Healthy retail rotation
$960k COGS, inventory tapering down through the year
A baseline case where inventory turns well and still leaves room for a lead-time buffer.
Result: A solid turnover ratio with inventory days staying in a manageable band
Slow-moving stock
Heavy average inventory against lighter annual COGS
Useful when cash feels trapped on shelves and you need to quantify how slow the system really is.
Result: Days on hand swell quickly once turnover slips, even before stockouts are an issue
Lean reorder cadence
Fast-moving catalog with tighter inventory discipline
A cleaner case for businesses optimizing working capital without going so lean that lead time becomes risky.
Result: Higher turnover lowers days on hand and compresses working-capital drag
How the inventory model works
The calculator averages beginning and ending inventory, then divides annual COGS by that average to estimate how many full turns inventory makes in a year.

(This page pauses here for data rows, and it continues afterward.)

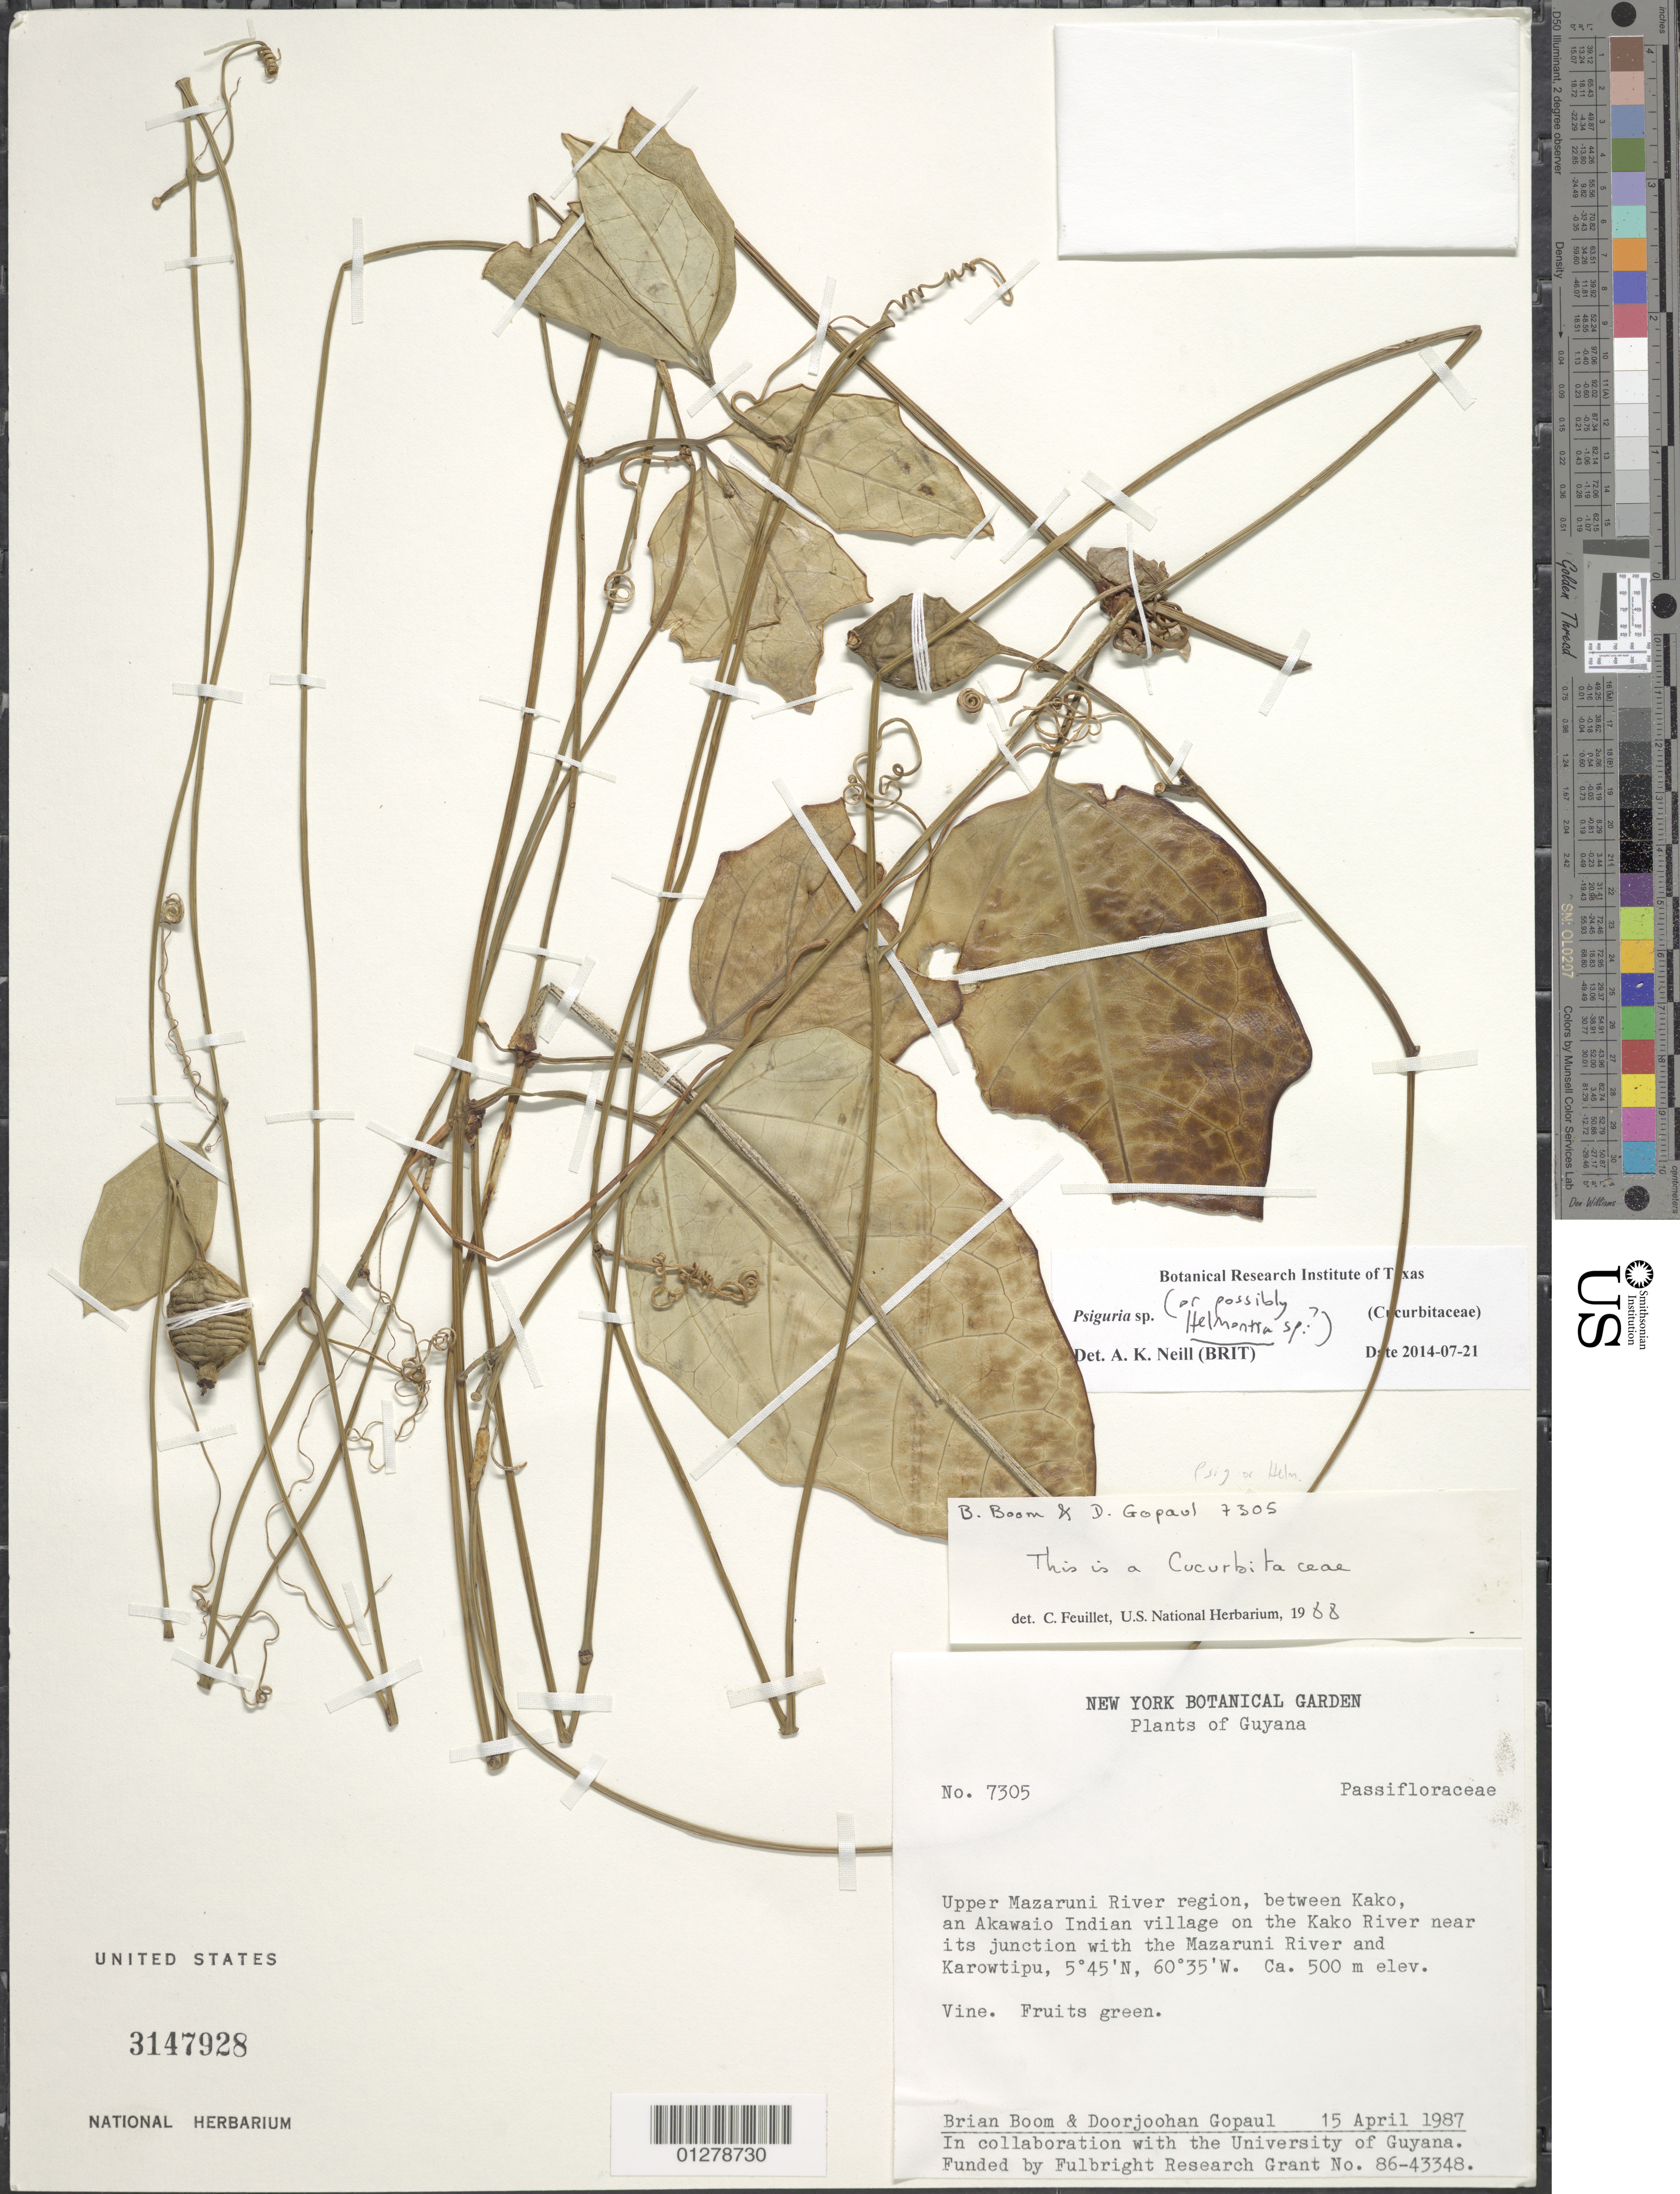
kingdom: Plantae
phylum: Tracheophyta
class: Magnoliopsida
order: Cucurbitales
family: Cucurbitaceae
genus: Psiguria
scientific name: Psiguria sp.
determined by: Neill, A. K.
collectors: B. M. Boom & D. Gopaul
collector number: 7305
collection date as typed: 15 Apr 1987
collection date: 1987-04-15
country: Guyana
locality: Upper Mazaruni River region, be'tween Kako, an Akawaio indian village on Kako River near its junction with Mazaruni River and Karowtipu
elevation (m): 500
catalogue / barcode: US 3147928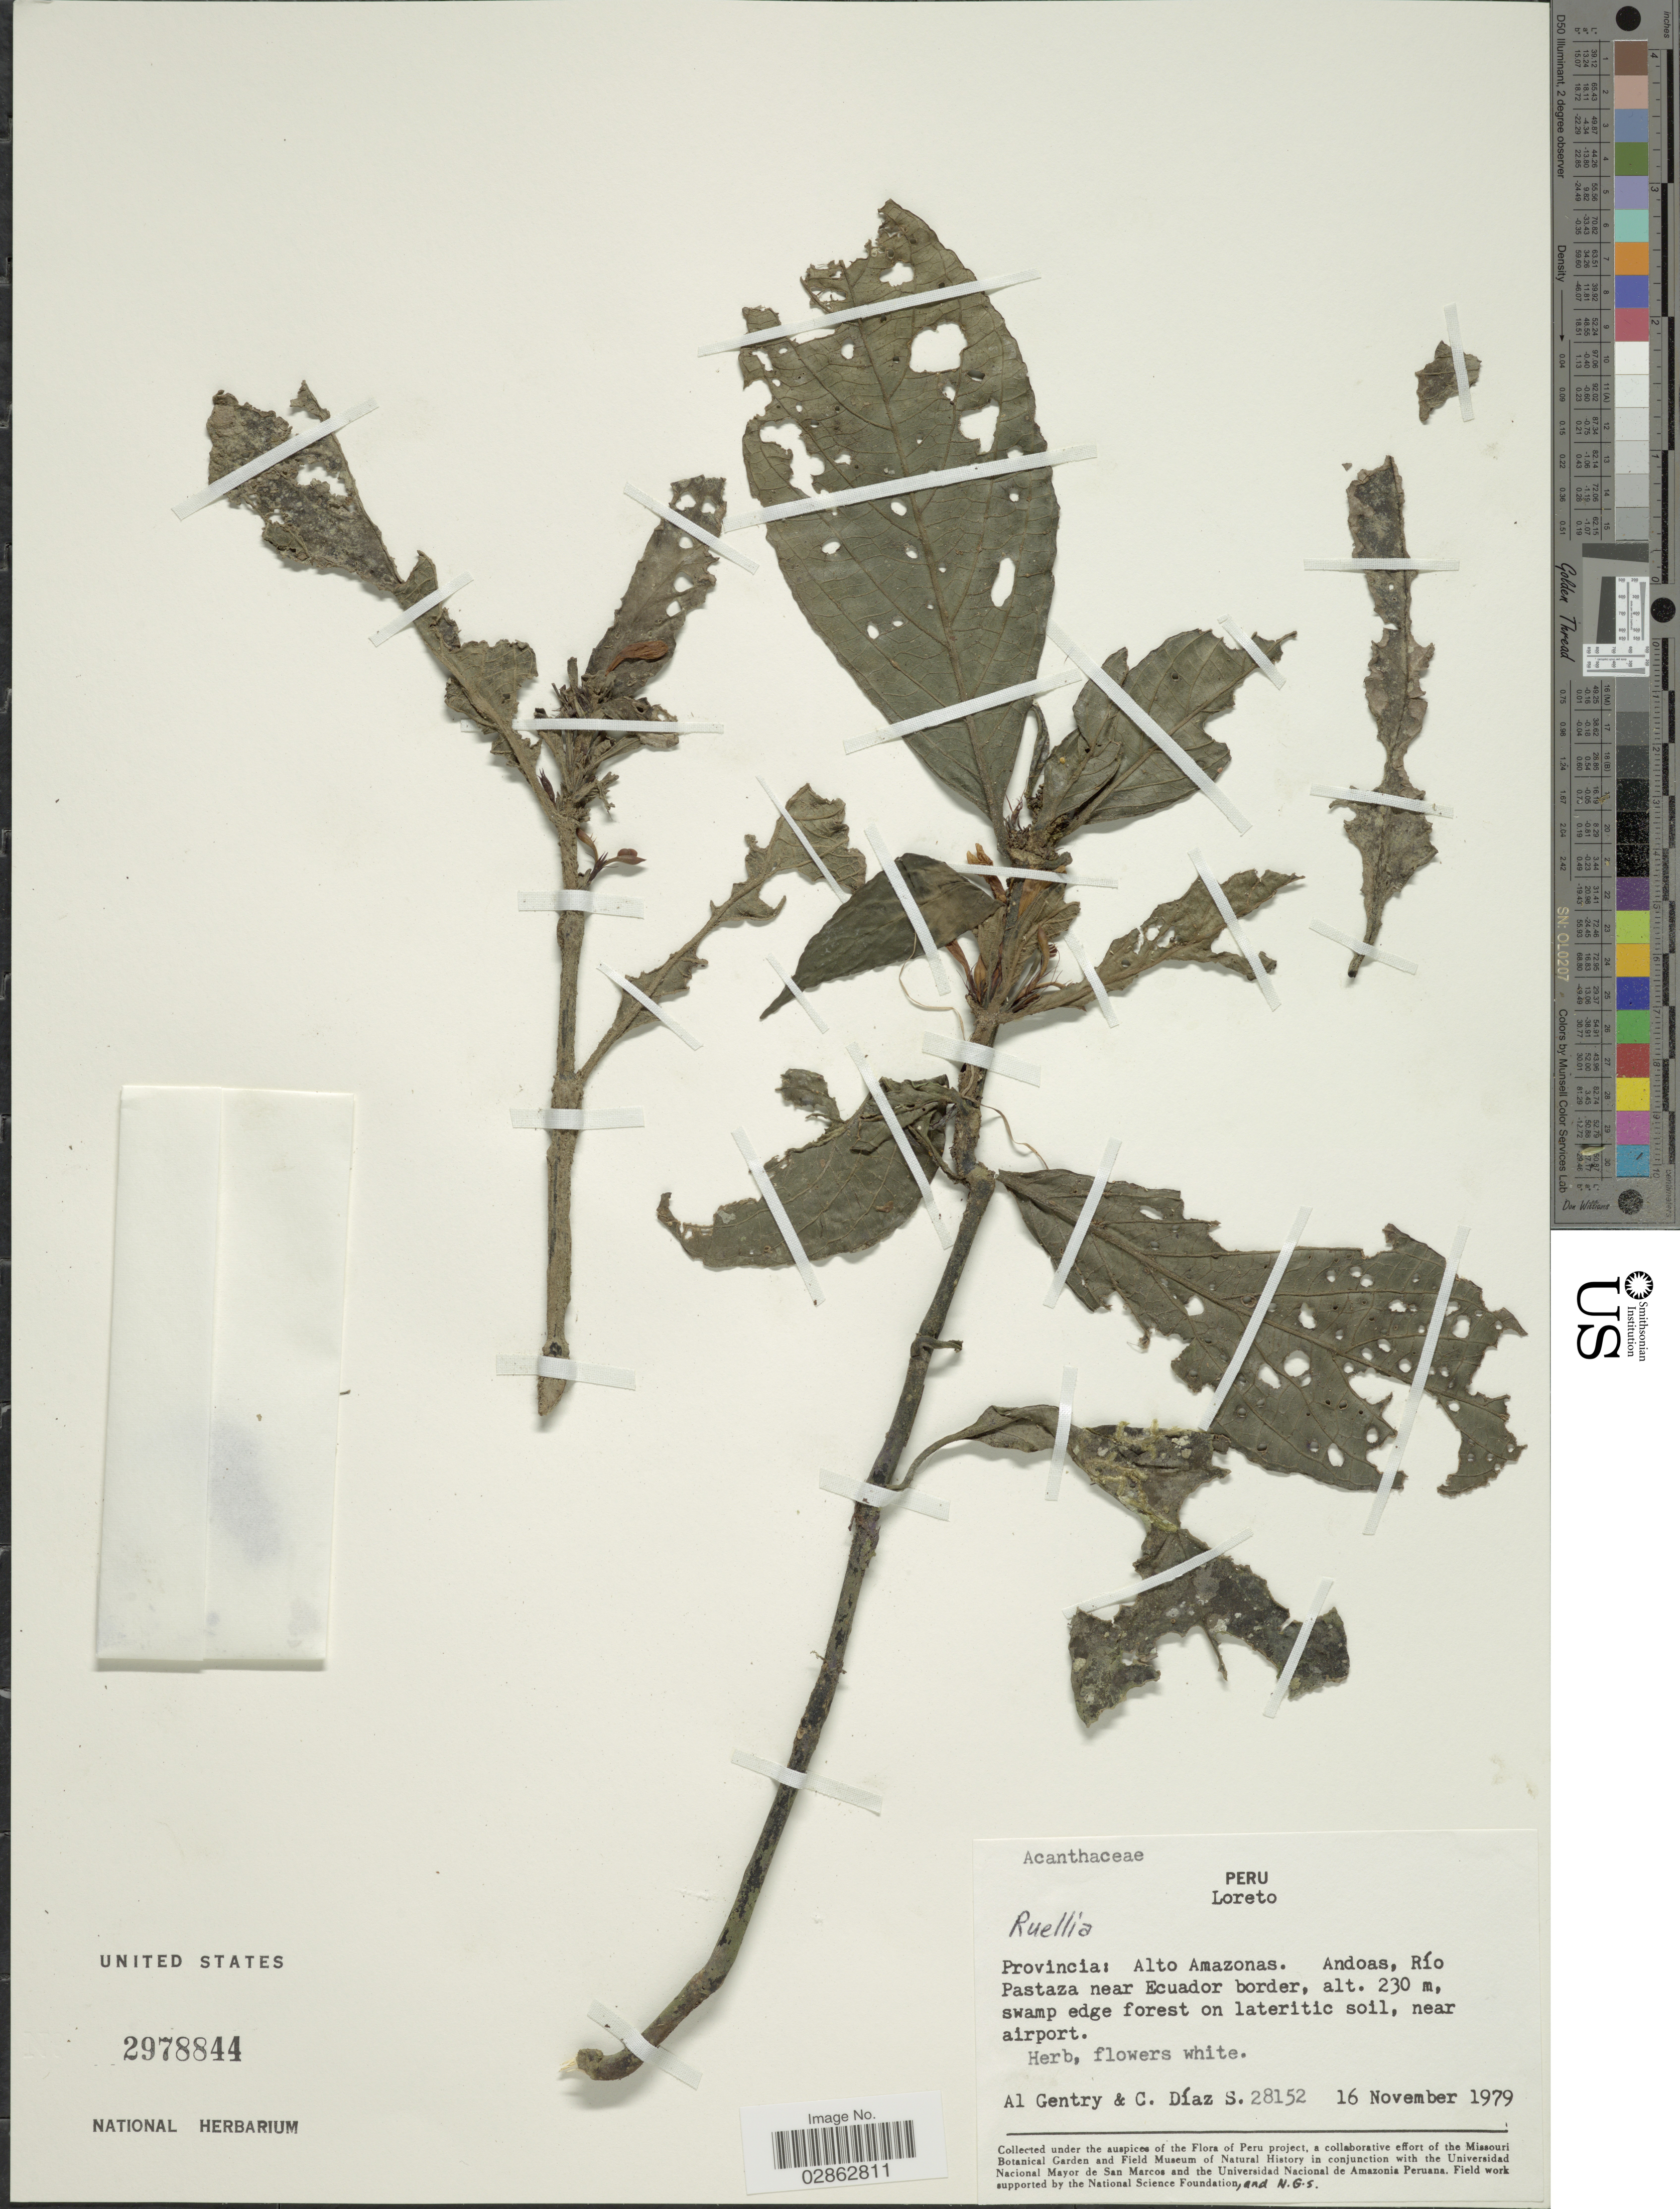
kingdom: Plantae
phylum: Tracheophyta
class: Magnoliopsida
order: Lamiales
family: Acanthaceae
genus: Ruellia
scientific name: Ruellia sp.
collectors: A. H. Gentry & C. Díaz S.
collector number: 28152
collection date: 1979-11-16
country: Peru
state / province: Loreto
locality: Provincia: Alto Amazonas. Andoas, Río Pastaza near Ecuador border. Near airport.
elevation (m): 230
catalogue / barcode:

It also converts annual consumption into daily usage so lead time and safety stock can produce a simple reorder-point target instead of a ratio alone.
Inventory turnover FAQs
How turnover, days on hand, and reorder point relate to working capital.
What does inventory turnover actually tell me?
It tells you how many times average inventory is sold through over a year. Higher turnover generally means less cash trapped in stock, though too much can create stockout risk if replenishment is weak.
Why include a reorder point?
Because turnover alone is descriptive. Reorder point turns the analysis into an operating action by converting daily usage, supplier lead time, and safety stock into a target inventory threshold.
Is average inventory enough?
It is a good planning shortcut. Highly seasonal businesses may still need month-by-month inventory analysis to capture peak buying and replenishment cycles accurately.